I just ordered a 3 square foot pizza. This is how to beat an eating disorder.
He came in, laid on our floor and started to make a snow angel.. On the floor. Then he just left never said a word. 20 mins later walked back in and dropped his pants, looked down and said "wow im happy i had boxers on."
there is a strobe light in my taxi. in what way is this safe.
Maybe I don't remember every single thing... I think there's a hi lighter treasure map drawn on my arm...
I just found it. I hope it leads to food.

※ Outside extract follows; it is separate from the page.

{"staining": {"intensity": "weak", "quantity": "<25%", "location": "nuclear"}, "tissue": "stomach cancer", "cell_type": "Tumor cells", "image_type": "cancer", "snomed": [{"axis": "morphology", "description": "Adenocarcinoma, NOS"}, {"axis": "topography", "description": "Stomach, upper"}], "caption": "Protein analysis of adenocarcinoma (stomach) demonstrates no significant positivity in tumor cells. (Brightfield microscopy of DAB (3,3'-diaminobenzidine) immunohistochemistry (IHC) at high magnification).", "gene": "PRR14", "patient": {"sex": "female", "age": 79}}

I was tied up in bed before noon, the rest of the day can go to hell.
Last night was just one giant freudian slip.
You made out with EVERYBODY.
Can I just bleach my life?
Note to self: the judgement that occurs when unrolling your last 5 which was used to snort drugs the night before, to pay for alcohol before noon on a Monday is worth just sucking it up and taking an overdraft fee.
Wait a min, you had drugs last night?!
We established that I was in 5th grade when she was in her final year of grad school. Her daughter is also in 5th grade.
I don't know how we managed to stay up but we actually sat in front of her open refrigerator for god knows how long while she ate salami straight out of the package with her fingers and I laughed. It was a trainwreck.
I'll be thirty in eight months. I think my goal is too stop changing my pants in the parking lot at work by then.
5% want to drink juice and feel better, 95% just want to touch your butt
I wonder how drunk we can get before Christmas Caroling turns into trespassing.
All I know is I woke up cuddling a jar of peanut butter....
after the ketamine those signs on the bathroom door had little meaning to us
You wouldn't eat with utensils. You insisted on making your own spoon out of a bendy straw and staples while singing "I'm a survivor" by Destiny's Child.